=== Work order ===
Check every line below for the word "distance" and copy each one that has it.
────────────────────
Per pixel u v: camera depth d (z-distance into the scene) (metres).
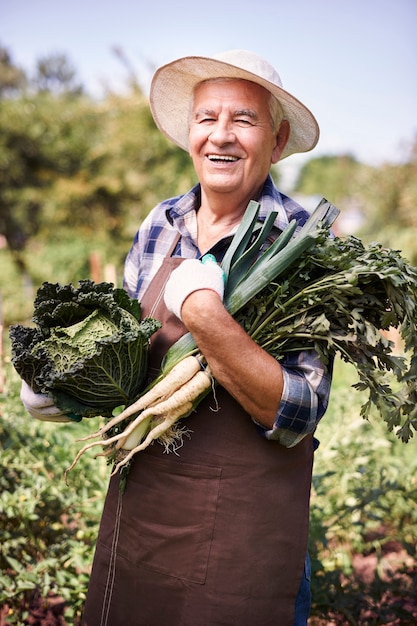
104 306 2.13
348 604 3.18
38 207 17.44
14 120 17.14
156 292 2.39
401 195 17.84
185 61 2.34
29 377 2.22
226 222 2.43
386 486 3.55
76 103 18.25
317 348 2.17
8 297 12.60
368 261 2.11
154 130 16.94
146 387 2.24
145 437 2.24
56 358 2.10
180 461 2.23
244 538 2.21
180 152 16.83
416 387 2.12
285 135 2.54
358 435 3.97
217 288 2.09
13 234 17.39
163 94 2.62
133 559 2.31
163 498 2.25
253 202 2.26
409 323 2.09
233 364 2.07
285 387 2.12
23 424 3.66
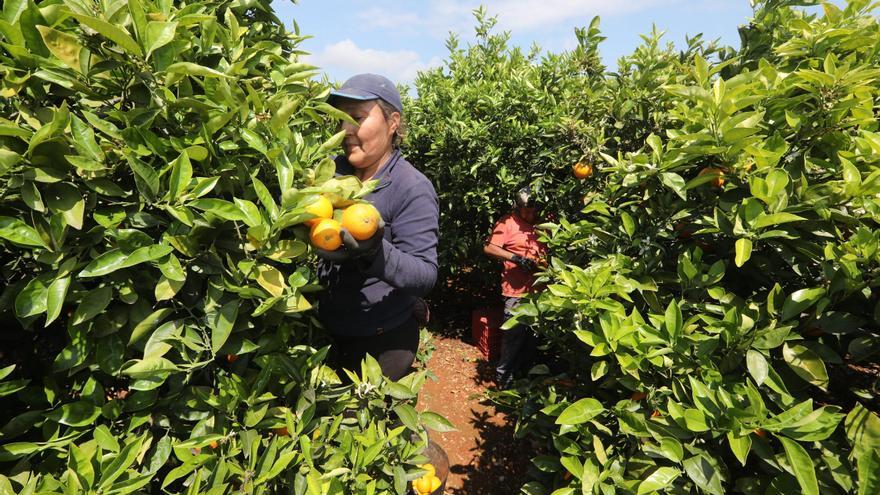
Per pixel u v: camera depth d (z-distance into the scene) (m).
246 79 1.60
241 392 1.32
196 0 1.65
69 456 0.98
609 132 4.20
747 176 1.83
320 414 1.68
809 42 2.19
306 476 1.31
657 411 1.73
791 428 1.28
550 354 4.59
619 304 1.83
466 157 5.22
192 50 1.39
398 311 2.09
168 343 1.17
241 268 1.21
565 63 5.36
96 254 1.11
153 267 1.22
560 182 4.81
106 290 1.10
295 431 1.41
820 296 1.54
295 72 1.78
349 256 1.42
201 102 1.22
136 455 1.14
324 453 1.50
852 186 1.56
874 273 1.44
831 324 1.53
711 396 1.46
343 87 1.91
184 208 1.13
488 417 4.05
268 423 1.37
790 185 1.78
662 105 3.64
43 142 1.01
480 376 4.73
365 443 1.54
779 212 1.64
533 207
────────────────────
=== Answer to this exercise ===
Per pixel u v: camera depth d (z-distance into the scene) (metres).
Per pixel u v: camera depth d (z-distance into the scene) (m).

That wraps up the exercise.